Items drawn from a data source

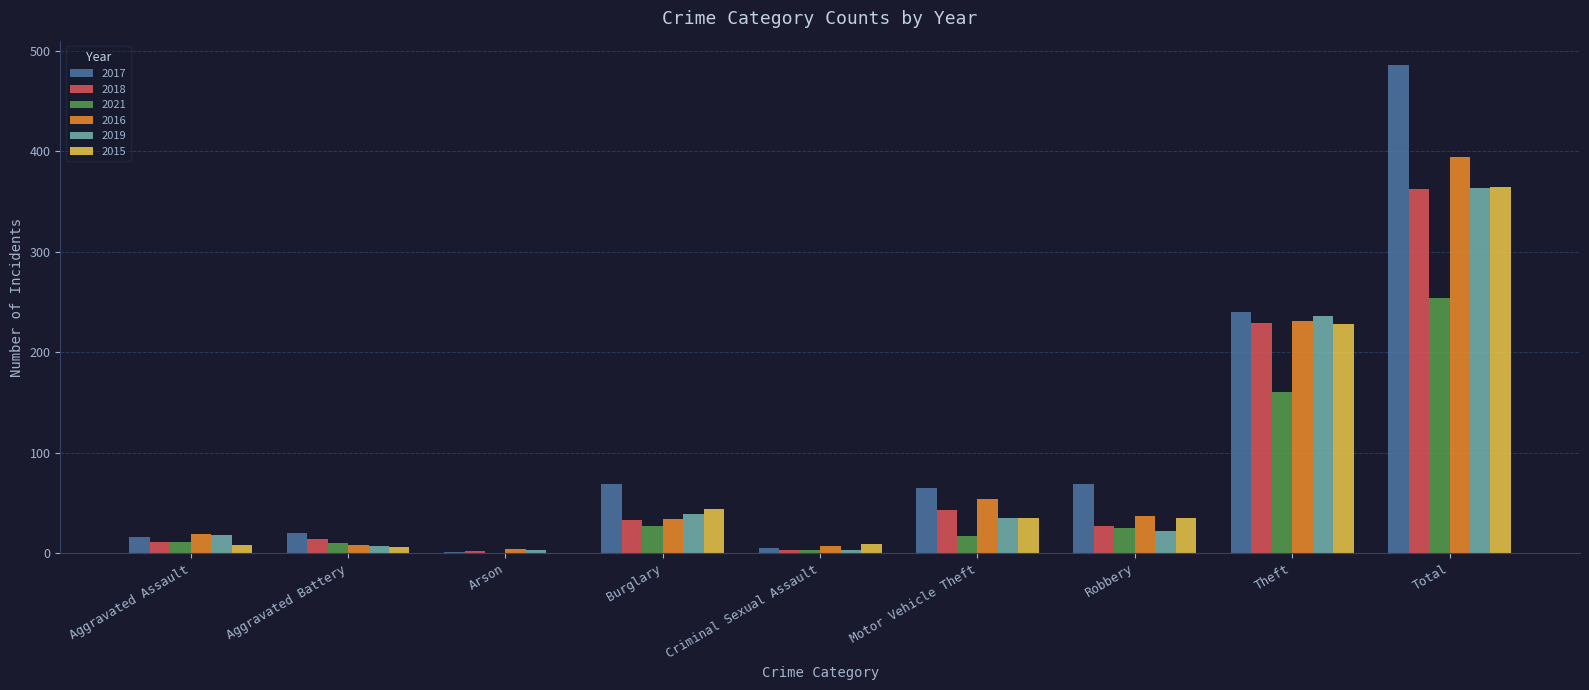

Between Burglary and Total, which series saw the biggest shift?

2017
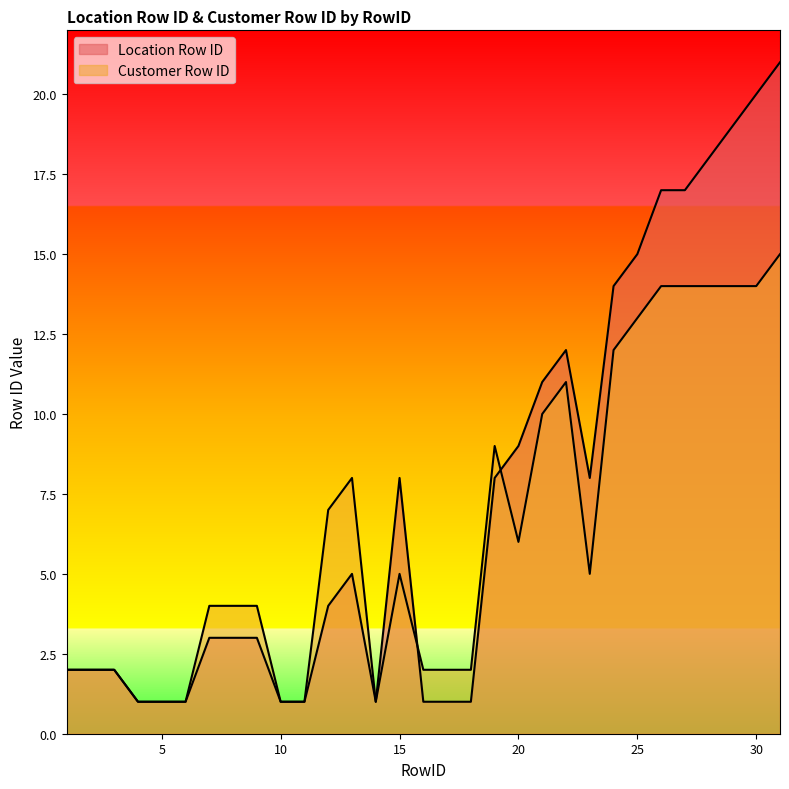

Which has a higher value, 3 or 24?

24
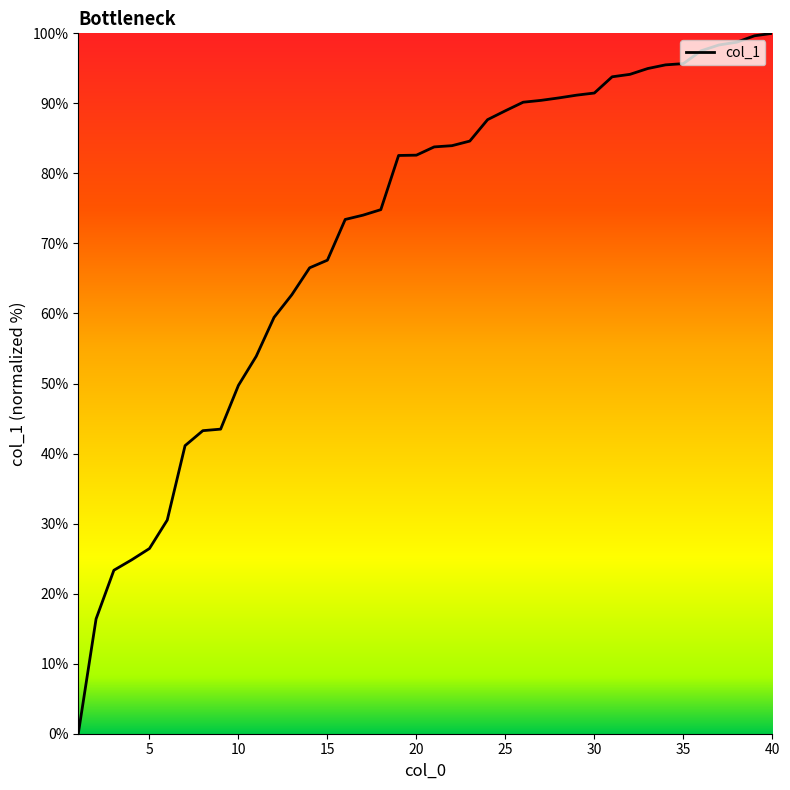

What is the difference between the maximum and minimum values?

100.0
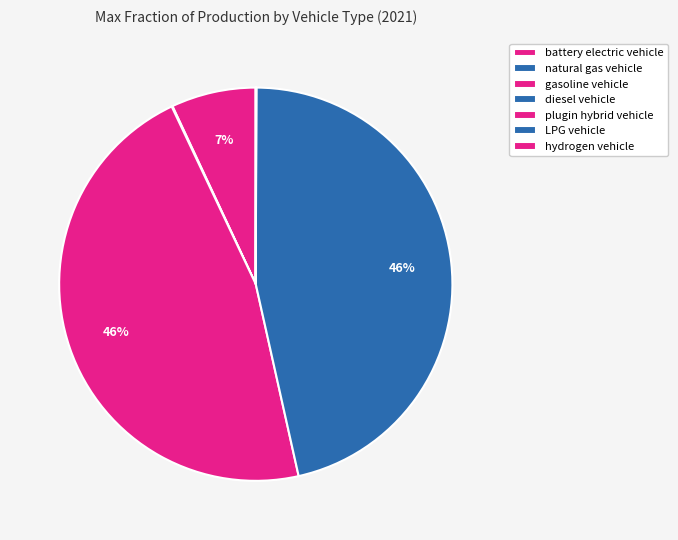

To the nearest percent, what percentage of the pie is battery electric vehicle?

7%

Instructions for the task:
Could you output every line of text in the records above, word for word, leaving out the pictures?

Solution to this exercise:
Between Burglary and Total, which series saw the biggest shift?

2017

Which has a higher value, 3 or 24?

24

What is the difference between the maximum and minimum values?

100.0

To the nearest percent, what percentage of the pie is battery electric vehicle?

7%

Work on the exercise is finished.